EXERCISE PROMPT – Exactly as written, quote every line that follows, skipping the images.

Stored data entries:
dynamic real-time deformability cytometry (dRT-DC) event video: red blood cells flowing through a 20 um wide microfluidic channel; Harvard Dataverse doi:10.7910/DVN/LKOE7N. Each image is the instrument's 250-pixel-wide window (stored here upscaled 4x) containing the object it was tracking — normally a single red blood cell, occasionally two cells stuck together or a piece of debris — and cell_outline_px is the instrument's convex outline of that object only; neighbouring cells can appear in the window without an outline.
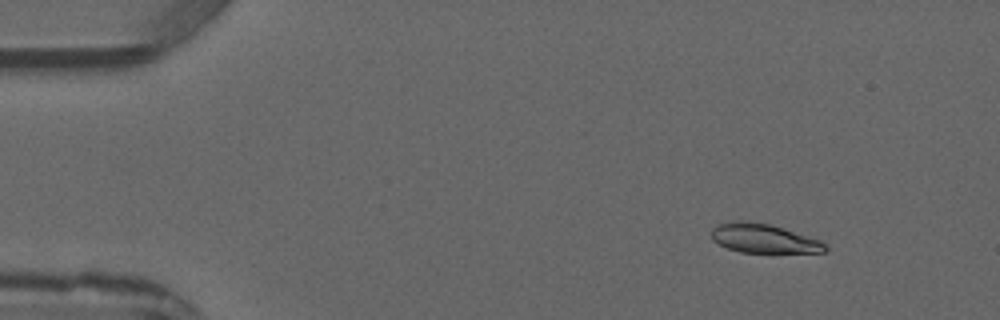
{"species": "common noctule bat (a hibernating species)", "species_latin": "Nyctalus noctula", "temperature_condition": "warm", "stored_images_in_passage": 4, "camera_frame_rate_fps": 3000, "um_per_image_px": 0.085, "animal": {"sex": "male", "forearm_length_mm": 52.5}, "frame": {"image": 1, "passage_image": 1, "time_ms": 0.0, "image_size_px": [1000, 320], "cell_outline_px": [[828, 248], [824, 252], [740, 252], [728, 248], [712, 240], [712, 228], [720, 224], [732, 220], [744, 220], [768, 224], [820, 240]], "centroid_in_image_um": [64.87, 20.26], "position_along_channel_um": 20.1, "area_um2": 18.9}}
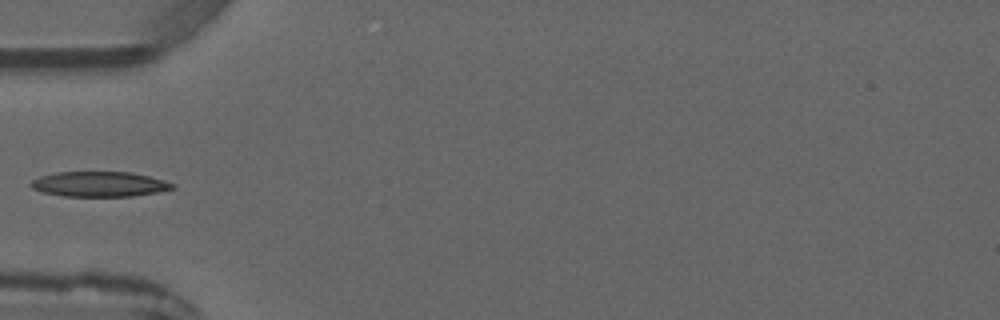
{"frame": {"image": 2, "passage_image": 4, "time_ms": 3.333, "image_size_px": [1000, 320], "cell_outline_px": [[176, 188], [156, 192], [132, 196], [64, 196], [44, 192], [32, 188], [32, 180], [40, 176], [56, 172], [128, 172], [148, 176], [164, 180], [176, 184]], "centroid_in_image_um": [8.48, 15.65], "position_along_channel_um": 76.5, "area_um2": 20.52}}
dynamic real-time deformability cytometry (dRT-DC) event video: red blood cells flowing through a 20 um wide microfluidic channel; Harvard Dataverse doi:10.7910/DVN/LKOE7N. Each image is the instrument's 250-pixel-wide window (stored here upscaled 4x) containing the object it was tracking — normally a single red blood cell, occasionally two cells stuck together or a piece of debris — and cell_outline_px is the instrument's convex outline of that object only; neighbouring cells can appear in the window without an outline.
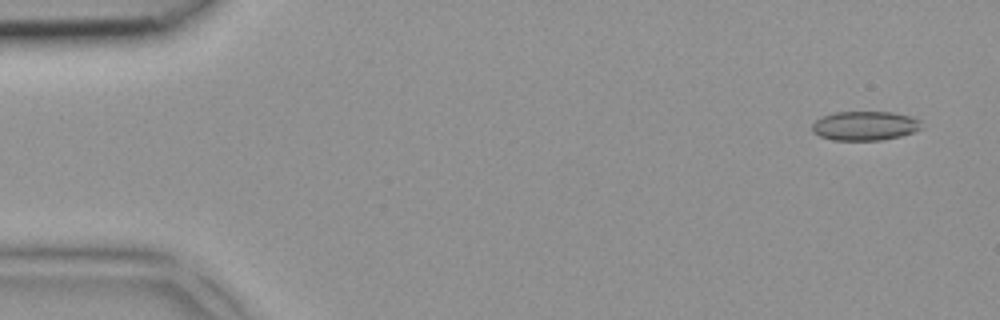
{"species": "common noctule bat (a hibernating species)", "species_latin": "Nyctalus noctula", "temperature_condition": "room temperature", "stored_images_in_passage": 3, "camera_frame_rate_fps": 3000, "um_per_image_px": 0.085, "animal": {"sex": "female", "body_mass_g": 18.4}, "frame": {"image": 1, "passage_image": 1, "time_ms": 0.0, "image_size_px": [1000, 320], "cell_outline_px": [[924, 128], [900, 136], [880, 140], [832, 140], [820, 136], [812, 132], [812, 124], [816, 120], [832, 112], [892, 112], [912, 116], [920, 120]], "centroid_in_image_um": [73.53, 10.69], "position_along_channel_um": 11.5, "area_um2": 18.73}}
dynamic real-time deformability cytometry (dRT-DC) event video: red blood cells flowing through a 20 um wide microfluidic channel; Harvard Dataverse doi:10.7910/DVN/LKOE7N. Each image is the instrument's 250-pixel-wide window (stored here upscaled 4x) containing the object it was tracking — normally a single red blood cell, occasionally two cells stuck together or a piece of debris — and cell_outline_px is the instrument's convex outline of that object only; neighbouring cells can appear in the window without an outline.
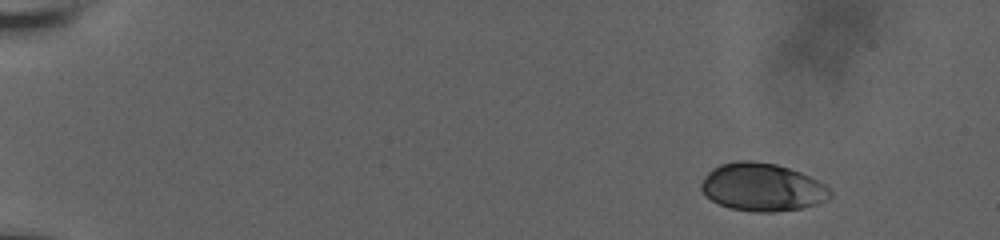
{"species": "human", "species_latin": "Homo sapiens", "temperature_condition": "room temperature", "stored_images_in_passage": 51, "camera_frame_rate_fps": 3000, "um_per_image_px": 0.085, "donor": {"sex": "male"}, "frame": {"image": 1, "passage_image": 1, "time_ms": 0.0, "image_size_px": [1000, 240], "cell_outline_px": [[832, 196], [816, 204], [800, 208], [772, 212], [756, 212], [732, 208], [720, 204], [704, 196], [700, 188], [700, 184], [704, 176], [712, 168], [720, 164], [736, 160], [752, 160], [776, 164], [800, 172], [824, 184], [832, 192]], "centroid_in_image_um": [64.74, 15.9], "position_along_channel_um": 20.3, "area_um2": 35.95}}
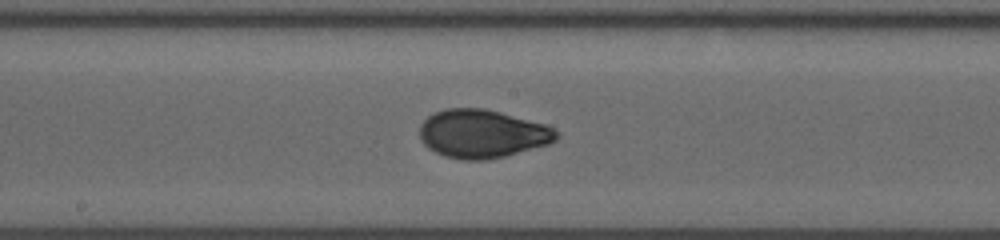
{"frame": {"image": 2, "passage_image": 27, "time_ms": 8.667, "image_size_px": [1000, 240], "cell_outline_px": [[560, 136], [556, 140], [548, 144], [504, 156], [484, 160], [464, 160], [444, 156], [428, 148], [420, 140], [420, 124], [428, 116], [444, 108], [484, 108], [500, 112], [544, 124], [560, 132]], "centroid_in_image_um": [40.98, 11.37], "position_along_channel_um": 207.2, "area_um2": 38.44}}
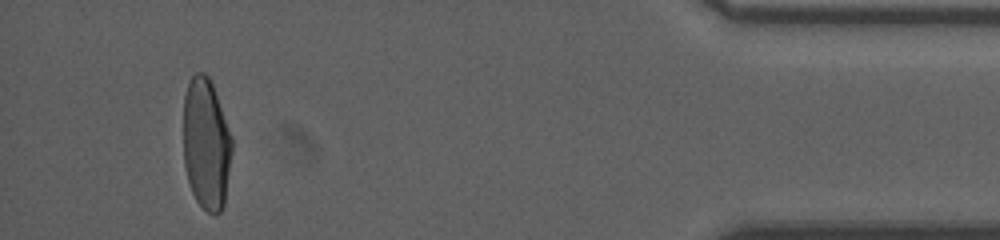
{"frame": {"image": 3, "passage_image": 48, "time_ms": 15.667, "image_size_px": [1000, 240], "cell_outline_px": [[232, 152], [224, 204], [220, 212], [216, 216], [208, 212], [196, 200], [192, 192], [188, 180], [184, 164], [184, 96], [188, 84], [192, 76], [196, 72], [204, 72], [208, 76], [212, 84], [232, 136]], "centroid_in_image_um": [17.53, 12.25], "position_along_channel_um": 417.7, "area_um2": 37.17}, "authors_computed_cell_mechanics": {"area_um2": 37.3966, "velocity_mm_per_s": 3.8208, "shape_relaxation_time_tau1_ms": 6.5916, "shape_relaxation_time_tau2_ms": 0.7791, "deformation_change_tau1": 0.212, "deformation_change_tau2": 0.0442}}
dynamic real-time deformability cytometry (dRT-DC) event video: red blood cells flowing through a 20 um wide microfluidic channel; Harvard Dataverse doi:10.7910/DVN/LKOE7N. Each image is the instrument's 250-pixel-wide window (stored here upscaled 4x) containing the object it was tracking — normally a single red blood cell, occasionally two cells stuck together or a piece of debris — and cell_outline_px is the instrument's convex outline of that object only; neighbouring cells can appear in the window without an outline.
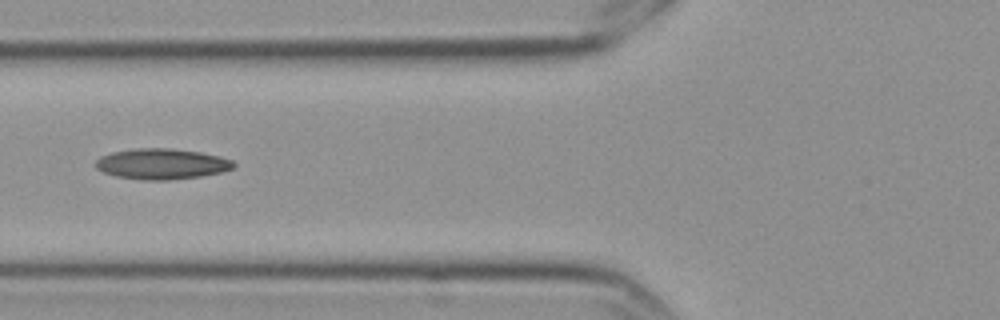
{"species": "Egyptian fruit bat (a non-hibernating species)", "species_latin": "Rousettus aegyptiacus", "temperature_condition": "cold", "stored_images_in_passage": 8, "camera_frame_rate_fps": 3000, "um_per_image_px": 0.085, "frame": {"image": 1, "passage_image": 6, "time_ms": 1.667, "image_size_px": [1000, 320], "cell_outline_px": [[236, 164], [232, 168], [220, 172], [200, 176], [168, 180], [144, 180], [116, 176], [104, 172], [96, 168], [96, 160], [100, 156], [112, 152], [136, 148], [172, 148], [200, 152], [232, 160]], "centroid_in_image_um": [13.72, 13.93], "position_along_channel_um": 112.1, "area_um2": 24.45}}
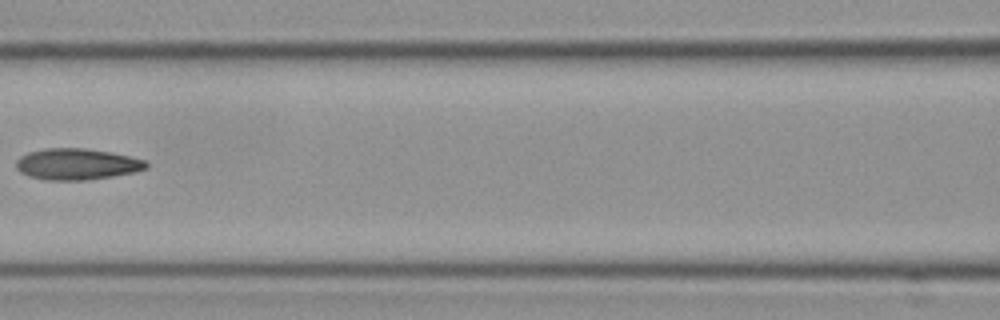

ANSWER FOR THIS EXERCISE –
dynamic real-time deformability cytometry (dRT-DC) event video: red blood cells flowing through a 20 um wide microfluidic channel; Harvard Dataverse doi:10.7910/DVN/LKOE7N. Each image is the instrument's 250-pixel-wide window (stored here upscaled 4x) containing the object it was tracking — normally a single red blood cell, occasionally two cells stuck together or a piece of debris — and cell_outline_px is the instrument's convex outline of that object only; neighbouring cells can appear in the window without an outline.
{"species": "common noctule bat (a hibernating species)", "species_latin": "Nyctalus noctula", "temperature_condition": "warm", "stored_images_in_passage": 4, "camera_frame_rate_fps": 3000, "um_per_image_px": 0.085, "animal": {"sex": "male", "forearm_length_mm": 52.5}, "frame": {"image": 1, "passage_image": 1, "time_ms": 0.0, "image_size_px": [1000, 320], "cell_outline_px": [[828, 248], [824, 252], [740, 252], [728, 248], [712, 240], [712, 228], [720, 224], [732, 220], [744, 220], [768, 224], [820, 240]], "centroid_in_image_um": [64.87, 20.26], "position_along_channel_um": 20.1, "area_um2": 18.9}}
{"frame": {"image": 2, "passage_image": 4, "time_ms": 3.333, "image_size_px": [1000, 320], "cell_outline_px": [[176, 188], [156, 192], [132, 196], [64, 196], [44, 192], [32, 188], [32, 180], [40, 176], [56, 172], [128, 172], [148, 176], [164, 180], [176, 184]], "centroid_in_image_um": [8.48, 15.65], "position_along_channel_um": 76.5, "area_um2": 20.52}}
dynamic real-time deformability cytometry (dRT-DC) event video: red blood cells flowing through a 20 um wide microfluidic channel; Harvard Dataverse doi:10.7910/DVN/LKOE7N. Each image is the instrument's 250-pixel-wide window (stored here upscaled 4x) containing the object it was tracking — normally a single red blood cell, occasionally two cells stuck together or a piece of debris — and cell_outline_px is the instrument's convex outline of that object only; neighbouring cells can appear in the window without an outline.
{"species": "common noctule bat (a hibernating species)", "species_latin": "Nyctalus noctula", "temperature_condition": "room temperature", "stored_images_in_passage": 3, "camera_frame_rate_fps": 3000, "um_per_image_px": 0.085, "animal": {"sex": "female", "body_mass_g": 18.4}, "frame": {"image": 1, "passage_image": 1, "time_ms": 0.0, "image_size_px": [1000, 320], "cell_outline_px": [[924, 128], [900, 136], [880, 140], [832, 140], [820, 136], [812, 132], [812, 124], [816, 120], [832, 112], [892, 112], [912, 116], [920, 120]], "centroid_in_image_um": [73.53, 10.69], "position_along_channel_um": 11.5, "area_um2": 18.73}}
dynamic real-time deformability cytometry (dRT-DC) event video: red blood cells flowing through a 20 um wide microfluidic channel; Harvard Dataverse doi:10.7910/DVN/LKOE7N. Each image is the instrument's 250-pixel-wide window (stored here upscaled 4x) containing the object it was tracking — normally a single red blood cell, occasionally two cells stuck together or a piece of debris — and cell_outline_px is the instrument's convex outline of that object only; neighbouring cells can appear in the window without an outline.
{"species": "human", "species_latin": "Homo sapiens", "temperature_condition": "room temperature", "stored_images_in_passage": 51, "camera_frame_rate_fps": 3000, "um_per_image_px": 0.085, "donor": {"sex": "male"}, "frame": {"image": 1, "passage_image": 1, "time_ms": 0.0, "image_size_px": [1000, 240], "cell_outline_px": [[832, 196], [816, 204], [800, 208], [772, 212], [756, 212], [732, 208], [720, 204], [704, 196], [700, 188], [700, 184], [704, 176], [712, 168], [720, 164], [736, 160], [752, 160], [776, 164], [800, 172], [824, 184], [832, 192]], "centroid_in_image_um": [64.74, 15.9], "position_along_channel_um": 20.3, "area_um2": 35.95}}
{"frame": {"image": 2, "passage_image": 27, "time_ms": 8.667, "image_size_px": [1000, 240], "cell_outline_px": [[560, 136], [556, 140], [548, 144], [504, 156], [484, 160], [464, 160], [444, 156], [428, 148], [420, 140], [420, 124], [428, 116], [444, 108], [484, 108], [500, 112], [544, 124], [560, 132]], "centroid_in_image_um": [40.98, 11.37], "position_along_channel_um": 207.2, "area_um2": 38.44}}
{"frame": {"image": 3, "passage_image": 48, "time_ms": 15.667, "image_size_px": [1000, 240], "cell_outline_px": [[232, 152], [224, 204], [220, 212], [216, 216], [208, 212], [196, 200], [192, 192], [188, 180], [184, 164], [184, 96], [188, 84], [192, 76], [196, 72], [204, 72], [208, 76], [212, 84], [232, 136]], "centroid_in_image_um": [17.53, 12.25], "position_along_channel_um": 417.7, "area_um2": 37.17}, "authors_computed_cell_mechanics": {"area_um2": 37.3966, "velocity_mm_per_s": 3.8208, "shape_relaxation_time_tau1_ms": 6.5916, "shape_relaxation_time_tau2_ms": 0.7791, "deformation_change_tau1": 0.212, "deformation_change_tau2": 0.0442}}
dynamic real-time deformability cytometry (dRT-DC) event video: red blood cells flowing through a 20 um wide microfluidic channel; Harvard Dataverse doi:10.7910/DVN/LKOE7N. Each image is the instrument's 250-pixel-wide window (stored here upscaled 4x) containing the object it was tracking — normally a single red blood cell, occasionally two cells stuck together or a piece of debris — and cell_outline_px is the instrument's convex outline of that object only; neighbouring cells can appear in the window without an outline.
{"species": "Egyptian fruit bat (a non-hibernating species)", "species_latin": "Rousettus aegyptiacus", "temperature_condition": "cold", "stored_images_in_passage": 8, "camera_frame_rate_fps": 3000, "um_per_image_px": 0.085, "frame": {"image": 1, "passage_image": 6, "time_ms": 1.667, "image_size_px": [1000, 320], "cell_outline_px": [[236, 164], [232, 168], [220, 172], [200, 176], [168, 180], [144, 180], [116, 176], [104, 172], [96, 168], [96, 160], [100, 156], [112, 152], [136, 148], [172, 148], [200, 152], [232, 160]], "centroid_in_image_um": [13.72, 13.93], "position_along_channel_um": 112.1, "area_um2": 24.45}}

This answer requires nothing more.